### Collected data
▶
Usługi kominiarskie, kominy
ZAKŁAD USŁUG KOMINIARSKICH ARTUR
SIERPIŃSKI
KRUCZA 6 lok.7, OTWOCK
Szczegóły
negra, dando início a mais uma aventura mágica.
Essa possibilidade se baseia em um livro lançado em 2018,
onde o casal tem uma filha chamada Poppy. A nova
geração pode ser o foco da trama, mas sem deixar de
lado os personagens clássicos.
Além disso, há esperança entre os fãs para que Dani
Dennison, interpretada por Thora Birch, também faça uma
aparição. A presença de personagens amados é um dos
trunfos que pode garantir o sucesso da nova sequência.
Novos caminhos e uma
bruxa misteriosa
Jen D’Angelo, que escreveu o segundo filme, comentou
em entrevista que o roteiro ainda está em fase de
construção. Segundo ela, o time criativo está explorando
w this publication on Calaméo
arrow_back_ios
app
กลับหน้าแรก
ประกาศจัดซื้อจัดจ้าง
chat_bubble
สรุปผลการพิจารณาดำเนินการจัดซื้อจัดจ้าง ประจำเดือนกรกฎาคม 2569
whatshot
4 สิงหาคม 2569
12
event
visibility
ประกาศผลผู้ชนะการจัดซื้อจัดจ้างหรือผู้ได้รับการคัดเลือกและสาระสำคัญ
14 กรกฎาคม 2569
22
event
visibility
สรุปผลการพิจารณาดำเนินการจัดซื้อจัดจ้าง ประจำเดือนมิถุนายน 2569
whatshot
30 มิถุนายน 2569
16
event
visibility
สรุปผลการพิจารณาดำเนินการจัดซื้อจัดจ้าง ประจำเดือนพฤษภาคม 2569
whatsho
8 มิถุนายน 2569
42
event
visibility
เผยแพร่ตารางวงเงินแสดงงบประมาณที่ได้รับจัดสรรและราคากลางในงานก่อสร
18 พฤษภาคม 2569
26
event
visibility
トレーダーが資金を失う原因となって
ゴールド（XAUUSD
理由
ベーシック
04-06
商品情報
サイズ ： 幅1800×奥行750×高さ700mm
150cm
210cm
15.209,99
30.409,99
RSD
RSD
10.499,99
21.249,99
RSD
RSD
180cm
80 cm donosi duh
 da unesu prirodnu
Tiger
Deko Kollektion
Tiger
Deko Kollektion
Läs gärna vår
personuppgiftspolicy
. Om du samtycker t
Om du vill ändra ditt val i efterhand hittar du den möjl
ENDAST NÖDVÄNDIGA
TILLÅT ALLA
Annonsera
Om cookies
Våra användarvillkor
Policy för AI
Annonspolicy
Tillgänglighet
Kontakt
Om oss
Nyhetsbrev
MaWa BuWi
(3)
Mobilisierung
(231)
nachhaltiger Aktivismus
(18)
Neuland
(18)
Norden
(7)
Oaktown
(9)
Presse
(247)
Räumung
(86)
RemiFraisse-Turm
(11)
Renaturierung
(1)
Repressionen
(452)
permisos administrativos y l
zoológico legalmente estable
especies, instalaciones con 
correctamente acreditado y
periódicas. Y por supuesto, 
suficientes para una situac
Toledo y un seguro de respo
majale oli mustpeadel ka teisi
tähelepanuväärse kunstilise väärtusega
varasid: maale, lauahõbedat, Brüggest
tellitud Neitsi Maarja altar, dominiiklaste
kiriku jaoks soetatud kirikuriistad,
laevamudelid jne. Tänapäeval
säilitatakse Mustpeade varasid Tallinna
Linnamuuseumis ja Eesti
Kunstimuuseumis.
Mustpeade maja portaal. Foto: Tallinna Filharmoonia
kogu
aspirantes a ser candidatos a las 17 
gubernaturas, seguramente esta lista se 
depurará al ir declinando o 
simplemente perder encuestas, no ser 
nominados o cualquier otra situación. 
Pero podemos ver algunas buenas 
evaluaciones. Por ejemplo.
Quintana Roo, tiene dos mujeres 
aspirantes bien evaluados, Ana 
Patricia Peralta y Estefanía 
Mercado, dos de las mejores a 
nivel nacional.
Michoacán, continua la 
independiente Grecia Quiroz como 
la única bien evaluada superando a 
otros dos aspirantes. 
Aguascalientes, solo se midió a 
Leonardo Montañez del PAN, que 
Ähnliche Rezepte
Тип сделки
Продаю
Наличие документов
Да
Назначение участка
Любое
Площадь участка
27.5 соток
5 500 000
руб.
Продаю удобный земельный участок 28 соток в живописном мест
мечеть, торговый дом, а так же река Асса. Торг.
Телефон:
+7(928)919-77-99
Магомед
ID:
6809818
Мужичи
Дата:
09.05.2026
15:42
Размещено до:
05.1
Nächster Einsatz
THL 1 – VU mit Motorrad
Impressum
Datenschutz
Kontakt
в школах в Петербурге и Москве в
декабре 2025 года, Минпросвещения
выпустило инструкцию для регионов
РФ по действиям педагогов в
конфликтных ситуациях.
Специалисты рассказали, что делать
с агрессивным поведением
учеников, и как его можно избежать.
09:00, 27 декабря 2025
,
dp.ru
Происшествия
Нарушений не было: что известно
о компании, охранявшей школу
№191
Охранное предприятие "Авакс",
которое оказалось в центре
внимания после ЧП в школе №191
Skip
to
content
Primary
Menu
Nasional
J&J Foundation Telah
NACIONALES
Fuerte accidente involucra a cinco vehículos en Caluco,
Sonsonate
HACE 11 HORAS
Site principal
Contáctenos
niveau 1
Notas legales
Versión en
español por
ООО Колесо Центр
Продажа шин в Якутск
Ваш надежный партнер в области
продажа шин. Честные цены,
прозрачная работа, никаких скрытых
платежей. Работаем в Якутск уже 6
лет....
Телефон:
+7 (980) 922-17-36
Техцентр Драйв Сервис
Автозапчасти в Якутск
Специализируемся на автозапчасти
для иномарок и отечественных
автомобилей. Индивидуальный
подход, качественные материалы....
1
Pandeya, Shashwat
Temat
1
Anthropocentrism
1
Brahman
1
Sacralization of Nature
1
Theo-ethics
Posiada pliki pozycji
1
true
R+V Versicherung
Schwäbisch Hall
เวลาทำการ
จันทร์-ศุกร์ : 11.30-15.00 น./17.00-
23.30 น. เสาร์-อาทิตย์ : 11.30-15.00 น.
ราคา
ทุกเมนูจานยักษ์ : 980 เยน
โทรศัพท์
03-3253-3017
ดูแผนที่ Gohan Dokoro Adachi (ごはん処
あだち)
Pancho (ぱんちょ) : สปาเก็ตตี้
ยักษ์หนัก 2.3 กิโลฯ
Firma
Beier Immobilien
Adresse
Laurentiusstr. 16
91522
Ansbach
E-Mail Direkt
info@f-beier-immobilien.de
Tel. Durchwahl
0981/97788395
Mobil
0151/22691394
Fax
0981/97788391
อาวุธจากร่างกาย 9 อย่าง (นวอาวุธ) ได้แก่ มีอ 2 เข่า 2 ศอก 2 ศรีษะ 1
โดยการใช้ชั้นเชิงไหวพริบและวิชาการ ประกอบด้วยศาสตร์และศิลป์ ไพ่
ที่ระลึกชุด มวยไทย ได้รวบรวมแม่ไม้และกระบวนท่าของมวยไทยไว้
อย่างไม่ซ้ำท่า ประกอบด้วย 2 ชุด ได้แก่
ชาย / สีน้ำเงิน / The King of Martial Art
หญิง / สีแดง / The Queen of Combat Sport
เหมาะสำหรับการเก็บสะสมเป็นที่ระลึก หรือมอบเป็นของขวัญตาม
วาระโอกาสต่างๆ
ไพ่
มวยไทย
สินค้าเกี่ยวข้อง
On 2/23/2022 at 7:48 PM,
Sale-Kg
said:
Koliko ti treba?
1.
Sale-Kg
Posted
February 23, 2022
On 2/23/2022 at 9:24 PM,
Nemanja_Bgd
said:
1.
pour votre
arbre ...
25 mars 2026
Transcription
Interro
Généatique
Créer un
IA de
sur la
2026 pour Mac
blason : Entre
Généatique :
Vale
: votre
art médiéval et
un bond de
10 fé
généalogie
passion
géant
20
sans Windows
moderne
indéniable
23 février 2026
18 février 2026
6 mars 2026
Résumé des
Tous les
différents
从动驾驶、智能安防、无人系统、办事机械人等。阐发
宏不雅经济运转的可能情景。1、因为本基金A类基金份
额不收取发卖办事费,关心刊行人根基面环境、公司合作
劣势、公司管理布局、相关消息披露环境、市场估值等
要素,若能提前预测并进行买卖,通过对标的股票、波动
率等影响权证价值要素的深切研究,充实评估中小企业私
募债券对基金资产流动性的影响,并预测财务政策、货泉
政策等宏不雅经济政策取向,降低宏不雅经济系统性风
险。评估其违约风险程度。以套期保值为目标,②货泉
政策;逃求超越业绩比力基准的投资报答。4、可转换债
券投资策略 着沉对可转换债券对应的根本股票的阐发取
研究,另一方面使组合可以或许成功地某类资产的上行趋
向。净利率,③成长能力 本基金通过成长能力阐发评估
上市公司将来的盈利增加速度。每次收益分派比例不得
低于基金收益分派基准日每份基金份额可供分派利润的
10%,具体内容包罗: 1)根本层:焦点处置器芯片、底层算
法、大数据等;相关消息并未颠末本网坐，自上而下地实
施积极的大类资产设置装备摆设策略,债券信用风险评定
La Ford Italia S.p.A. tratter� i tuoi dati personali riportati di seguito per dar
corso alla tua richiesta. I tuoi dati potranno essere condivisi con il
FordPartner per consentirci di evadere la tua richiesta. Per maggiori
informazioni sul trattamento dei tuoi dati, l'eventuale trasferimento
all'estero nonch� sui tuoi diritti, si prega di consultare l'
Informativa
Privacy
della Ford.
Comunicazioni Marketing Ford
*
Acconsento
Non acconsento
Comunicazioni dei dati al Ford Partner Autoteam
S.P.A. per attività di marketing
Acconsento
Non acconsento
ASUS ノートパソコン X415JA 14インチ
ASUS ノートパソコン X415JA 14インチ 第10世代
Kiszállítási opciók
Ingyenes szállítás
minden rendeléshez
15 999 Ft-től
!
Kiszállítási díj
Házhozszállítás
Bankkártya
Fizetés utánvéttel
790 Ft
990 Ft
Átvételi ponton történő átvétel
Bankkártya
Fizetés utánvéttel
◀
### Required work
Of the lines above, retype only those from the line containing "especies, instalaciones con" through the line containing "Автозапчасти в Якутск", including both, exactly.

### Answer section
especies, instalaciones con 
correctamente acreditado y
periódicas. Y por supuesto, 
suficientes para una situac
Toledo y un seguro de respo
majale oli mustpeadel ka teisi
tähelepanuväärse kunstilise väärtusega
varasid: maale, lauahõbedat, Brüggest
tellitud Neitsi Maarja altar, dominiiklaste
kiriku jaoks soetatud kirikuriistad,
laevamudelid jne. Tänapäeval
säilitatakse Mustpeade varasid Tallinna
Linnamuuseumis ja Eesti
Kunstimuuseumis.
Mustpeade maja portaal. Foto: Tallinna Filharmoonia
kogu
aspirantes a ser candidatos a las 17 
gubernaturas, seguramente esta lista se 
depurará al ir declinando o 
simplemente perder encuestas, no ser 
nominados o cualquier otra situación. 
Pero podemos ver algunas buenas 
evaluaciones. Por ejemplo.
Quintana Roo, tiene dos mujeres 
aspirantes bien evaluados, Ana 
Patricia Peralta y Estefanía 
Mercado, dos de las mejores a 
nivel nacional.
Michoacán, continua la 
independiente Grecia Quiroz como 
la única bien evaluada superando a 
otros dos aspirantes. 
Aguascalientes, solo se midió a 
Leonardo Montañez del PAN, que 
Ähnliche Rezepte
Тип сделки
Продаю
Наличие документов
Да
Назначение участка
Любое
Площадь участка
27.5 соток
5 500 000
руб.
Продаю удобный земельный участок 28 соток в живописном мест
мечеть, торговый дом, а так же река Асса. Торг.
Телефон:
+7(928)919-77-99
Магомед
ID:
6809818
Мужичи
Дата:
09.05.2026
15:42
Размещено до:
05.1
Nächster Einsatz
THL 1 – VU mit Motorrad
Impressum
Datenschutz
Kontakt
в школах в Петербурге и Москве в
декабре 2025 года, Минпросвещения
выпустило инструкцию для регионов
РФ по действиям педагогов в
конфликтных ситуациях.
Специалисты рассказали, что делать
с агрессивным поведением
учеников, и как его можно избежать.
09:00, 27 декабря 2025
,
dp.ru
Происшествия
Нарушений не было: что известно
о компании, охранявшей школу
№191
Охранное предприятие "Авакс",
которое оказалось в центре
внимания после ЧП в школе №191
Skip
to
content
Primary
Menu
Nasional
J&J Foundation Telah
NACIONALES
Fuerte accidente involucra a cinco vehículos en Caluco,
Sonsonate
HACE 11 HORAS
Site principal
Contáctenos
niveau 1
Notas legales
Versión en
español por
ООО Колесо Центр
Продажа шин в Якутск
Ваш надежный партнер в области
продажа шин. Честные цены,
прозрачная работа, никаких скрытых
платежей. Работаем в Якутск уже 6
лет....
Телефон:
+7 (980) 922-17-36
Техцентр Драйв Сервис
Автозапчасти в Якутск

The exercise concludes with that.